What the task requires: Copy the text of the records below word for word, leaving out the pictures.

☆ ☆ ☆ ☆ ☆ ☆ ☆

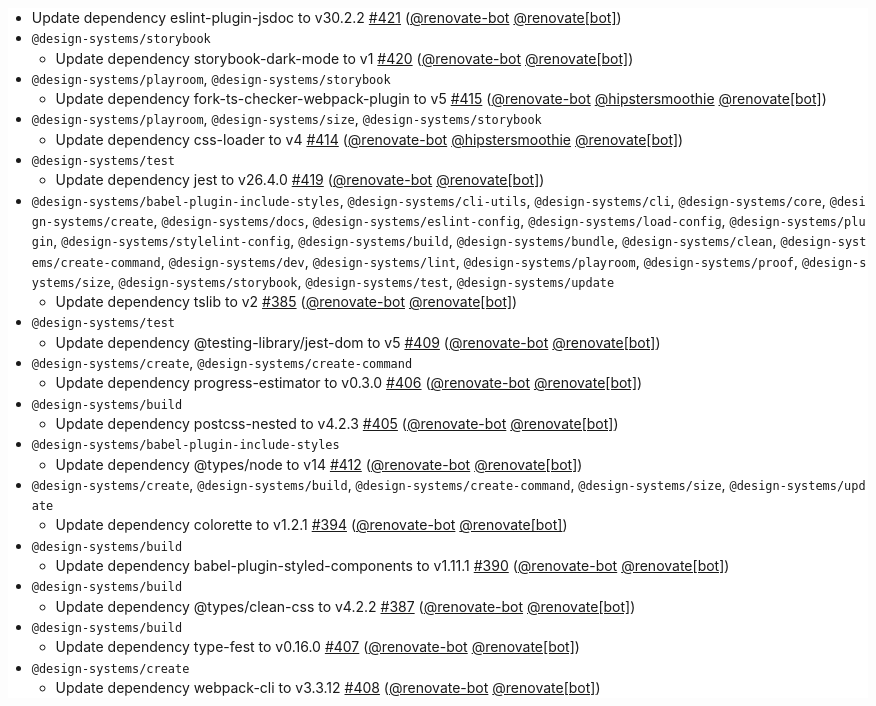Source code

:   - Update dependency eslint-plugin-jsdoc to v30.2.2 [#421](https://github.com/intuit/design-systems-cli/pull/421) ([@renovate-bot](https://github.com/renovate-bot) [@renovate[bot]](https://github.com/renovate[bot]))
- `@design-systems/storybook`
  - Update dependency storybook-dark-mode to v1 [#420](https://github.com/intuit/design-systems-cli/pull/420) ([@renovate-bot](https://github.com/renovate-bot) [@renovate[bot]](https://github.com/renovate[bot]))
- `@design-systems/playroom`, `@design-systems/storybook`
  - Update dependency fork-ts-checker-webpack-plugin to v5 [#415](https://github.com/intuit/design-systems-cli/pull/415) ([@renovate-bot](https://github.com/renovate-bot) [@hipstersmoothie](https://github.com/hipstersmoothie) [@renovate[bot]](https://github.com/renovate[bot]))
- `@design-systems/playroom`, `@design-systems/size`, `@design-systems/storybook`
  - Update dependency css-loader to v4 [#414](https://github.com/intuit/design-systems-cli/pull/414) ([@renovate-bot](https://github.com/renovate-bot) [@hipstersmoothie](https://github.com/hipstersmoothie) [@renovate[bot]](https://github.com/renovate[bot]))
- `@design-systems/test`
  - Update dependency jest to v26.4.0 [#419](https://github.com/intuit/design-systems-cli/pull/419) ([@renovate-bot](https://github.com/renovate-bot) [@renovate[bot]](https://github.com/renovate[bot]))
- `@design-systems/babel-plugin-include-styles`, `@design-systems/cli-utils`, `@design-systems/cli`, `@design-systems/core`, `@design-systems/create`, `@design-systems/docs`, `@design-systems/eslint-config`, `@design-systems/load-config`, `@design-systems/plugin`, `@design-systems/stylelint-config`, `@design-systems/build`, `@design-systems/bundle`, `@design-systems/clean`, `@design-systems/create-command`, `@design-systems/dev`, `@design-systems/lint`, `@design-systems/playroom`, `@design-systems/proof`, `@design-systems/size`, `@design-systems/storybook`, `@design-systems/test`, `@design-systems/update`
  - Update dependency tslib to v2 [#385](https://github.com/intuit/design-systems-cli/pull/385) ([@renovate-bot](https://github.com/renovate-bot) [@renovate[bot]](https://github.com/renovate[bot]))
- `@design-systems/test`
  - Update dependency @testing-library/jest-dom to v5 [#409](https://github.com/intuit/design-systems-cli/pull/409) ([@renovate-bot](https://github.com/renovate-bot) [@renovate[bot]](https://github.com/renovate[bot]))
- `@design-systems/create`, `@design-systems/create-command`
  - Update dependency progress-estimator to v0.3.0 [#406](https://github.com/intuit/design-systems-cli/pull/406) ([@renovate-bot](https://github.com/renovate-bot) [@renovate[bot]](https://github.com/renovate[bot]))
- `@design-systems/build`
  - Update dependency postcss-nested to v4.2.3 [#405](https://github.com/intuit/design-systems-cli/pull/405) ([@renovate-bot](https://github.com/renovate-bot) [@renovate[bot]](https://github.com/renovate[bot]))
- `@design-systems/babel-plugin-include-styles`
  - Update dependency @types/node to v14 [#412](https://github.com/intuit/design-systems-cli/pull/412) ([@renovate-bot](https://github.com/renovate-bot) [@renovate[bot]](https://github.com/renovate[bot]))
- `@design-systems/create`, `@design-systems/build`, `@design-systems/create-command`, `@design-systems/size`, `@design-systems/update`
  - Update dependency colorette to v1.2.1 [#394](https://github.com/intuit/design-systems-cli/pull/394) ([@renovate-bot](https://github.com/renovate-bot) [@renovate[bot]](https://github.com/renovate[bot]))
- `@design-systems/build`
  - Update dependency babel-plugin-styled-components to v1.11.1 [#390](https://github.com/intuit/design-systems-cli/pull/390) ([@renovate-bot](https://github.com/renovate-bot) [@renovate[bot]](https://github.com/renovate[bot]))
- `@design-systems/build`
  - Update dependency @types/clean-css to v4.2.2 [#387](https://github.com/intuit/design-systems-cli/pull/387) ([@renovate-bot](https://github.com/renovate-bot) [@renovate[bot]](https://github.com/renovate[bot]))
- `@design-systems/build`
  - Update dependency type-fest to v0.16.0 [#407](https://github.com/intuit/design-systems-cli/pull/407) ([@renovate-bot](https://github.com/renovate-bot) [@renovate[bot]](https://github.com/renovate[bot]))
- `@design-systems/create`
  - Update dependency webpack-cli to v3.3.12 [#408](https://github.com/intuit/design-systems-cli/pull/408) ([@renovate-bot](https://github.com/renovate-bot) [@renovate[bot]](https://github.com/renovate[bot]))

☆ ☆ ☆ ☆ ☆ ☆ ☆

Answer to this task:
Source code

:   - Update dependency eslint-plugin-jsdoc to v30.2.2 [#421](https://github.com/intuit/design-systems-cli/pull/421) ([@renovate-bot](https://github.com/renovate-bot) [@renovate[bot]](https://github.com/renovate[bot]))
- `@design-systems/storybook`
  - Update dependency storybook-dark-mode to v1 [#420](https://github.com/intuit/design-systems-cli/pull/420) ([@renovate-bot](https://github.com/renovate-bot) [@renovate[bot]](https://github.com/renovate[bot]))
- `@design-systems/playroom`, `@design-systems/storybook`
  - Update dependency fork-ts-checker-webpack-plugin to v5 [#415](https://github.com/intuit/design-systems-cli/pull/415) ([@renovate-bot](https://github.com/renovate-bot) [@hipstersmoothie](https://github.com/hipstersmoothie) [@renovate[bot]](https://github.com/renovate[bot]))
- `@design-systems/playroom`, `@design-systems/size`, `@design-systems/storybook`
  - Update dependency css-loader to v4 [#414](https://github.com/intuit/design-systems-cli/pull/414) ([@renovate-bot](https://github.com/renovate-bot) [@hipstersmoothie](https://github.com/hipstersmoothie) [@renovate[bot]](https://github.com/renovate[bot]))
- `@design-systems/test`
  - Update dependency jest to v26.4.0 [#419](https://github.com/intuit/design-systems-cli/pull/419) ([@renovate-bot](https://github.com/renovate-bot) [@renovate[bot]](https://github.com/renovate[bot]))
- `@design-systems/babel-plugin-include-styles`, `@design-systems/cli-utils`, `@design-systems/cli`, `@design-systems/core`, `@design-systems/create`, `@design-systems/docs`, `@design-systems/eslint-config`, `@design-systems/load-config`, `@design-systems/plugin`, `@design-systems/stylelint-config`, `@design-systems/build`, `@design-systems/bundle`, `@design-systems/clean`, `@design-systems/create-command`, `@design-systems/dev`, `@design-systems/lint`, `@design-systems/playroom`, `@design-systems/proof`, `@design-systems/size`, `@design-systems/storybook`, `@design-systems/test`, `@design-systems/update`
  - Update dependency tslib to v2 [#385](https://github.com/intuit/design-systems-cli/pull/385) ([@renovate-bot](https://github.com/renovate-bot) [@renovate[bot]](https://github.com/renovate[bot]))
- `@design-systems/test`
  - Update dependency @testing-library/jest-dom to v5 [#409](https://github.com/intuit/design-systems-cli/pull/409) ([@renovate-bot](https://github.com/renovate-bot) [@renovate[bot]](https://github.com/renovate[bot]))
- `@design-systems/create`, `@design-systems/create-command`
  - Update dependency progress-estimator to v0.3.0 [#406](https://github.com/intuit/design-systems-cli/pull/406) ([@renovate-bot](https://github.com/renovate-bot) [@renovate[bot]](https://github.com/renovate[bot]))
- `@design-systems/build`
  - Update dependency postcss-nested to v4.2.3 [#405](https://github.com/intuit/design-systems-cli/pull/405) ([@renovate-bot](https://github.com/renovate-bot) [@renovate[bot]](https://github.com/renovate[bot]))
- `@design-systems/babel-plugin-include-styles`
  - Update dependency @types/node to v14 [#412](https://github.com/intuit/design-systems-cli/pull/412) ([@renovate-bot](https://github.com/renovate-bot) [@renovate[bot]](https://github.com/renovate[bot]))
- `@design-systems/create`, `@design-systems/build`, `@design-systems/create-command`, `@design-systems/size`, `@design-systems/update`
  - Update dependency colorette to v1.2.1 [#394](https://github.com/intuit/design-systems-cli/pull/394) ([@renovate-bot](https://github.com/renovate-bot) [@renovate[bot]](https://github.com/renovate[bot]))
- `@design-systems/build`
  - Update dependency babel-plugin-styled-components to v1.11.1 [#390](https://github.com/intuit/design-systems-cli/pull/390) ([@renovate-bot](https://github.com/renovate-bot) [@renovate[bot]](https://github.com/renovate[bot]))
- `@design-systems/build`
  - Update dependency @types/clean-css to v4.2.2 [#387](https://github.com/intuit/design-systems-cli/pull/387) ([@renovate-bot](https://github.com/renovate-bot) [@renovate[bot]](https://github.com/renovate[bot]))
- `@design-systems/build`
  - Update dependency type-fest to v0.16.0 [#407](https://github.com/intuit/design-systems-cli/pull/407) ([@renovate-bot](https://github.com/renovate-bot) [@renovate[bot]](https://github.com/renovate[bot]))
- `@design-systems/create`
  - Update dependency webpack-cli to v3.3.12 [#408](https://github.com/intuit/design-systems-cli/pull/408) ([@renovate-bot](https://github.com/renovate-bot) [@renovate[bot]](https://github.com/renovate[bot]))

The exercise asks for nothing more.